Passage ▸

---+---

What is GMP in IPO and Why Does It Matter?

Grey Market Premium (GMP) is the unofficial premium at which IPO shares are traded before listing. If an IPO has a price band of ₹500 and the GMP is ₹200, it indicates expected listing around ₹700.

Investors often interpret high GMP as:

  • Strong demand
  • Oversubscription confidence
  • Potential listing gains

However, GMP is sentiment-driven, unregulated, and highly speculative. It reflects short-term demand — not business quality.

Why High GMP IPOs Often Disappoint Long-Term Investors


The Psychology Behind Chasing High GMP IPOs

There are three powerful forces at play:

1. Fear of Missing Out (FOMO)

When investors see headlines like “IPO subscribed 120 times”, it triggers urgency.

2. Listing Gain Obsession

Many investors apply purely for 20–40% listing gains rather than evaluating the company’s fundamentals.

3. Social Media Hype

Unverified GMP numbers circulate rapidly, amplifying expectations.

This cocktail of excitement often leads to overvaluation at listing.


Example 1: High GMP That Later Disappointed

Several IPOs in recent years listed at strong premiums but failed to sustain prices.

As an example Lenskart Solutions had high GMP, however listed at 1.5% lower than the issue price.

Another example is Zomato, it listed with 50% higher than IPO price at ₹ 116 and within 2 years the share price has fallen to below ₹ 50 within 2 years. Later over a period of next 3 years this has moved higher which is a different story.

Case Pattern (Common Scenarios)

  • IPO priced aggressively
  • GMP at 50–80% before listing
  • Strong listing day pop
  • Stock falls 40–60% within 1–2 years

Why does this happen?

  • Overvaluation at IPO stage
  • Profit booking by anchor investors
  • Earnings failing to match expectations
  • Shift in overall market sentiment

When hype cools, valuation matters.

---+---

Information provided ▸
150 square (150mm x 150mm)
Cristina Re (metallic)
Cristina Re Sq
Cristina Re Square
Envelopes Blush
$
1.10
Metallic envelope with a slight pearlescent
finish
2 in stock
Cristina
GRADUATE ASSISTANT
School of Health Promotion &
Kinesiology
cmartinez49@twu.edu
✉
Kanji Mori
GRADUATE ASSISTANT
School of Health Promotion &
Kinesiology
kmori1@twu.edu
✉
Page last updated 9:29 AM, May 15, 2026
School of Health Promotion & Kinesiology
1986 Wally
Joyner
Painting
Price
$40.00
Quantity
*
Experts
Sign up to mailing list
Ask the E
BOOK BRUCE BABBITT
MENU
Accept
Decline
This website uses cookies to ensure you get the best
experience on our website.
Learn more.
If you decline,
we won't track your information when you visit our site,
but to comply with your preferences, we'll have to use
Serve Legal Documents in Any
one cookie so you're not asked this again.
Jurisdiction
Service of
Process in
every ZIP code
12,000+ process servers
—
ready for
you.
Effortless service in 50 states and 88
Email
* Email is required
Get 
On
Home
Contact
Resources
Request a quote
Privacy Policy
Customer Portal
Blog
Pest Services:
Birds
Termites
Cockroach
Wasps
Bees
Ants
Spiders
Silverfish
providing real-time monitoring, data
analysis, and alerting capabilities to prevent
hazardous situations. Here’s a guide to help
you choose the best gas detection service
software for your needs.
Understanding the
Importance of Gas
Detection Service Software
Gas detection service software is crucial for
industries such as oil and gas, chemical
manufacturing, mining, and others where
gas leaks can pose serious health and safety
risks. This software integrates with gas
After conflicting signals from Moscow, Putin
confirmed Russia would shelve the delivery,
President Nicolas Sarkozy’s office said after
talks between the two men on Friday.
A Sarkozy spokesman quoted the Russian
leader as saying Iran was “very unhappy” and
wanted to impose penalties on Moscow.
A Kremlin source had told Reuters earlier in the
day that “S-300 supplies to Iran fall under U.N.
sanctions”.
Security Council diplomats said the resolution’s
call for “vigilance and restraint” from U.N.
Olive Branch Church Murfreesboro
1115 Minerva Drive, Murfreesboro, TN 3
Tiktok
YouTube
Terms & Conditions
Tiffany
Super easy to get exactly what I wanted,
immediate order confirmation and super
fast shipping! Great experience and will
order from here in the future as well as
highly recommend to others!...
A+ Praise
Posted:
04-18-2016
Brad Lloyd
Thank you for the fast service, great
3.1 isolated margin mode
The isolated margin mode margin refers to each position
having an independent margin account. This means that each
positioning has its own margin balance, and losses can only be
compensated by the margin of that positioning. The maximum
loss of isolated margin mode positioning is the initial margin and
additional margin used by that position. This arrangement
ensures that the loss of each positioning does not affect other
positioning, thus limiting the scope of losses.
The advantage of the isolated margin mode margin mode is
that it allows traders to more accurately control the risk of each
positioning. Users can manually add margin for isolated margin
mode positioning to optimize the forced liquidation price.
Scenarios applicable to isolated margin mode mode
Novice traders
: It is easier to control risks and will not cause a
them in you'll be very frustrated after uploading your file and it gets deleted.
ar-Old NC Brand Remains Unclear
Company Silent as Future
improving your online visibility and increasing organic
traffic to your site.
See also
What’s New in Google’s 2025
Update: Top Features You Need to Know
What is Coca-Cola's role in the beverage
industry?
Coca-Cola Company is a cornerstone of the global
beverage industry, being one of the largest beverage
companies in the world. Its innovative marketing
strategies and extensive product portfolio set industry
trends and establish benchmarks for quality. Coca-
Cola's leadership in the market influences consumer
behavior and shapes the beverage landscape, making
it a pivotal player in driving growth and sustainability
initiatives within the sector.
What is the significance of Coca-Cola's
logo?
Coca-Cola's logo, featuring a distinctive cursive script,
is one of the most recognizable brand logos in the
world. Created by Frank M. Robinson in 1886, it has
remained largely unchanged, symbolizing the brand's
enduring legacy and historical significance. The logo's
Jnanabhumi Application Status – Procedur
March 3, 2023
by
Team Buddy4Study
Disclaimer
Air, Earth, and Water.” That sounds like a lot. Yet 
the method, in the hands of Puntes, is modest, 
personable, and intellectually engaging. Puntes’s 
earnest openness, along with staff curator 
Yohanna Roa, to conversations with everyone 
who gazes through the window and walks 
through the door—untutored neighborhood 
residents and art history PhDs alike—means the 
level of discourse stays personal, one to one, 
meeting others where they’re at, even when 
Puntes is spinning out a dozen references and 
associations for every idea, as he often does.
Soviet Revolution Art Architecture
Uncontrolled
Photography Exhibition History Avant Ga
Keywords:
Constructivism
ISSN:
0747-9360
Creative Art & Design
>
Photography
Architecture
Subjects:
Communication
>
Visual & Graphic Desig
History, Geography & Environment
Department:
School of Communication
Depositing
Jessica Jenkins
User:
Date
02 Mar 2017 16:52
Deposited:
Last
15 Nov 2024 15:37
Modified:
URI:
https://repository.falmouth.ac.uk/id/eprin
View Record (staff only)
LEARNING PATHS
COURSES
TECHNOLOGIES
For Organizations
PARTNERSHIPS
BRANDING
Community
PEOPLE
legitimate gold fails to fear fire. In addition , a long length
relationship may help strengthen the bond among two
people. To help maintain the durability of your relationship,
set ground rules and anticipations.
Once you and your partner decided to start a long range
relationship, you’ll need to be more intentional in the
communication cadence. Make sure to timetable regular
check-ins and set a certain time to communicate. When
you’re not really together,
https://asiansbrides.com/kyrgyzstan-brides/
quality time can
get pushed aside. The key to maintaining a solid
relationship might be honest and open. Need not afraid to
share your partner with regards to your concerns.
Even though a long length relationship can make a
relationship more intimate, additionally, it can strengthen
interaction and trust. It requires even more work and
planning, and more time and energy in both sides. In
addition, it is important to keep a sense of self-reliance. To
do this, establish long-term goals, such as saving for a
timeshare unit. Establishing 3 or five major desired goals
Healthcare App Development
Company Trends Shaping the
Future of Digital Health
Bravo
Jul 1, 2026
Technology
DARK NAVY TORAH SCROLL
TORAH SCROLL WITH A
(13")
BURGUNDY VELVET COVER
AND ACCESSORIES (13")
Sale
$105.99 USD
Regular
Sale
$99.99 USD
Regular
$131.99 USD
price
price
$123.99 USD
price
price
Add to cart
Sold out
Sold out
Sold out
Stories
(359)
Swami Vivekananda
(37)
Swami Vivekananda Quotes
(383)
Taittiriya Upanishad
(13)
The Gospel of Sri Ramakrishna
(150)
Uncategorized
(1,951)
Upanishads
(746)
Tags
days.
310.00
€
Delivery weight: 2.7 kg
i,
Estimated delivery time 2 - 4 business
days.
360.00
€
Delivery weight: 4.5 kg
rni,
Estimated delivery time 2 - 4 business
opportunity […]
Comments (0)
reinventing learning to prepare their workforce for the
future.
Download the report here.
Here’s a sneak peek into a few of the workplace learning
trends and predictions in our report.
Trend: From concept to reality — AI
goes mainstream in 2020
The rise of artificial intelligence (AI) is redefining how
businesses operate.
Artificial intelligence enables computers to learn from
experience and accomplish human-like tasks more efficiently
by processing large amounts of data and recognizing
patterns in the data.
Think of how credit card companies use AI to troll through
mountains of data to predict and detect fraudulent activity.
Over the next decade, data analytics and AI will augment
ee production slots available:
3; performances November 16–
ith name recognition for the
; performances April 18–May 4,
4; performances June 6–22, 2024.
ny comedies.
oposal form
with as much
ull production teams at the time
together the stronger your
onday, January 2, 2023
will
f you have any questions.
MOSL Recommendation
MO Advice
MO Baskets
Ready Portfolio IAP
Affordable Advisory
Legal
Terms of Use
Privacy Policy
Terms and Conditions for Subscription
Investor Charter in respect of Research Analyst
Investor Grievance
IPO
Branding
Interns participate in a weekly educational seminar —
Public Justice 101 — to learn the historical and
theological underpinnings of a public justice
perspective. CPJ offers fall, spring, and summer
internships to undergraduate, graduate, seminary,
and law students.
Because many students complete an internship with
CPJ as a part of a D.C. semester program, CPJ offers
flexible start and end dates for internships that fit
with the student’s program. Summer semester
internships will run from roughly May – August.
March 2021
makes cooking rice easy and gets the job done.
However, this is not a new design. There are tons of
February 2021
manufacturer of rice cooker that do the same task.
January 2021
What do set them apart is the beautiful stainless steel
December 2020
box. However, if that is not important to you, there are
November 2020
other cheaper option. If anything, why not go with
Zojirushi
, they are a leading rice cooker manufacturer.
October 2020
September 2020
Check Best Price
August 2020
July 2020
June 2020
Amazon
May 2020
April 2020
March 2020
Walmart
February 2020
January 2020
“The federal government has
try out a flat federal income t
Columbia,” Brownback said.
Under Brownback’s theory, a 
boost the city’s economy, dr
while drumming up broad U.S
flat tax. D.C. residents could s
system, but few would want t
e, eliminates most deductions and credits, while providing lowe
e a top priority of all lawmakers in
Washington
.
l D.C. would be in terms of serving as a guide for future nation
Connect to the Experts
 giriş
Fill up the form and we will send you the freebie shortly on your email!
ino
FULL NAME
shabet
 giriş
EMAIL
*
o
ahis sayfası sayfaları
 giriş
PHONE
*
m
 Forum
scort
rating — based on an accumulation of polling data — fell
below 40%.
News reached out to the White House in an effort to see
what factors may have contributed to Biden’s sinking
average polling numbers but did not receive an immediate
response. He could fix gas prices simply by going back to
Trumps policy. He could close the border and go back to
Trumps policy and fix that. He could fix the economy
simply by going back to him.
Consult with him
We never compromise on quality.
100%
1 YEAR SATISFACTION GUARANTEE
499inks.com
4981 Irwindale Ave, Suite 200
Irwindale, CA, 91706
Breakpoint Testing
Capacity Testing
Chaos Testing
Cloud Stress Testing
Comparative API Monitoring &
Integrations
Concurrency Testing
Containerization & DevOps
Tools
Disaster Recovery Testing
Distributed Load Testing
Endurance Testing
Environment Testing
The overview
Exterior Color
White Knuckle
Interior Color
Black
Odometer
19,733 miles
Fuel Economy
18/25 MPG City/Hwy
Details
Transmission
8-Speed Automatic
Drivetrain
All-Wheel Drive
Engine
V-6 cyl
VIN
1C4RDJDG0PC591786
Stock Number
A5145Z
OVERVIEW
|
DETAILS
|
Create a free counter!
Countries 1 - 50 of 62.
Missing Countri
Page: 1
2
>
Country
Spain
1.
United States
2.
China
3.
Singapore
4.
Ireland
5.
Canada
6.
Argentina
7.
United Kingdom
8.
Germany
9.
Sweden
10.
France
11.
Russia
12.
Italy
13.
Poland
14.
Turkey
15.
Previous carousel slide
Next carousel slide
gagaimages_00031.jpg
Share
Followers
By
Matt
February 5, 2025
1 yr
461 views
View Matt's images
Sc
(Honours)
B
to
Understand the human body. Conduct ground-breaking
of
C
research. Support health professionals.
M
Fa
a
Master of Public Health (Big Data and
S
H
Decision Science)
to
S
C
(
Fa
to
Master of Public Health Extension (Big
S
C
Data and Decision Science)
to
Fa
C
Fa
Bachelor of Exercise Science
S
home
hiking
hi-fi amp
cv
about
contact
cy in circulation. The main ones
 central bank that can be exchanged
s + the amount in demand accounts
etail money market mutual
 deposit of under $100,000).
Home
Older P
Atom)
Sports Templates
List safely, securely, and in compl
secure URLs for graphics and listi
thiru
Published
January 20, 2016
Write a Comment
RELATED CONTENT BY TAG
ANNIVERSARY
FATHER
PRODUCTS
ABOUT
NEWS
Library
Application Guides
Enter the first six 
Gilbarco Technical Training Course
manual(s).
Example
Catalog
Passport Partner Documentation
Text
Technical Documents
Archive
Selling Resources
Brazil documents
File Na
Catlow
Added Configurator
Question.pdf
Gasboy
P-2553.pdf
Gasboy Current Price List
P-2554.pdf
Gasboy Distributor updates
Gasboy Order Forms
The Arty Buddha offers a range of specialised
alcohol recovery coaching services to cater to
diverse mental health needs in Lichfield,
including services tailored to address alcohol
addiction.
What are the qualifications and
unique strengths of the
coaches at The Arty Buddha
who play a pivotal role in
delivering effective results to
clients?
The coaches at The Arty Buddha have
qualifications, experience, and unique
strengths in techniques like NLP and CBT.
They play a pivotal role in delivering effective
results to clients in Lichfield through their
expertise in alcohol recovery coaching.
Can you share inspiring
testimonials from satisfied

---+---

What you need to do ▸
1. List every reason the article on IPO grey market premiums gives in answer to "Why does this happen?"
2. In the article on IPO grey market premiums, how did Lenskart Solutions' listing price compare with its issue price?
3. Go on with the article on IPO grey market premiums, starting after its final line, "When hype cools, valuation matters."

Replies ▸
1.
- Overvaluation at IPO stage
- Profit booking by anchor investors
- Earnings failing to match expectations
- Shift in overall market sentiment

2. It listed 1.5% lower than the issue price.

3.
Example 2: High GMP That Rewarded Investors

Not all high GMP IPOs fail. Some go on to become long-term wealth creators.

As an example Bharat Coking Coal  had over 50% GMP and listed at 95% higher than the listed price.

Successful Pattern

  • Strong industry tailwinds
  • Reasonable pricing despite demand
  • Consistent earnings growth post listing
  • Market leadership and scalability

These companies justify their premium over time through performance — not hype.

The difference lies in fundamentals, not GMP.


The Core Problem: Confusing Demand with Value

High GMP reflects demand.
Long-term investing requires value.

If an IPO is priced at 60–80 times earnings purely because of demand, even strong growth may not justify the valuation.

Investors forget a simple rule:

Buying a great company at an expensive price can still lead to poor returns.


5 Reasons Why High GMP IPOs Often Underperform

1. Aggressive IPO Pricing

Companies often price IPOs at peak valuation cycles.

2. Private Equity / Promoter Exit

Many IPOs are Offer for Sale (OFS), where early investors exit at premium valuations.

3. Earnings Visibility Issues

If growth slows even slightly, stock prices correct sharply.

4. Post-Listing Supply Pressure

Lock-in expiry leads to additional selling pressure.

5. Broader Market Corrections

A bull market IPO listed at euphoric valuations may suffer if markets correct.


Data Insight: Listing Gains vs 3-Year Returns

Based on patterns observed in Indian IPO cycles:

  • Many IPOs with 40%+ listing gains delivered muted 3-year returns.
  • Some IPOs with modest or no listing gains delivered superior long-term returns.

When High GMP IPOs Actually Work

High GMP IPOs can succeed when:

  • Business has scalable and predictable earnings
  • Industry is structurally growing
  • Valuation, though premium, is not irrational
  • Company has competitive moat

In such cases, short-term excitement aligns with long-term performance.


Smart Strategy for Long-Term Investors

Instead of blindly applying for high GMP IPOs, consider this framework:

Step 1: Read the DRHP Highlights

Understand revenue growth, debt levels, and risk factors.

Step 2: Compare Valuation with Listed Peers

Is the IPO asking for unjustified premium?

Step 3: Check Offer Structure

Is it mostly fresh issue or promoter exit?

Step 4: Consider Waiting 2–3 Quarters

Post-listing results often provide clarity on execution.

Step 5: Allocate Rationally

Avoid putting large allocation purely based on GMP.


Final Verdict: Should You Avoid High GMP IPOs?

No.

But you should avoid investing because of high GMP.

GMP is a sentiment indicator — not a valuation tool.

Long-term wealth is created by:

  • Strong earnings growth
  • Reasonable entry valuation
  • Business quality
  • Time in the market

The next time you see a 70% GMP headline, pause.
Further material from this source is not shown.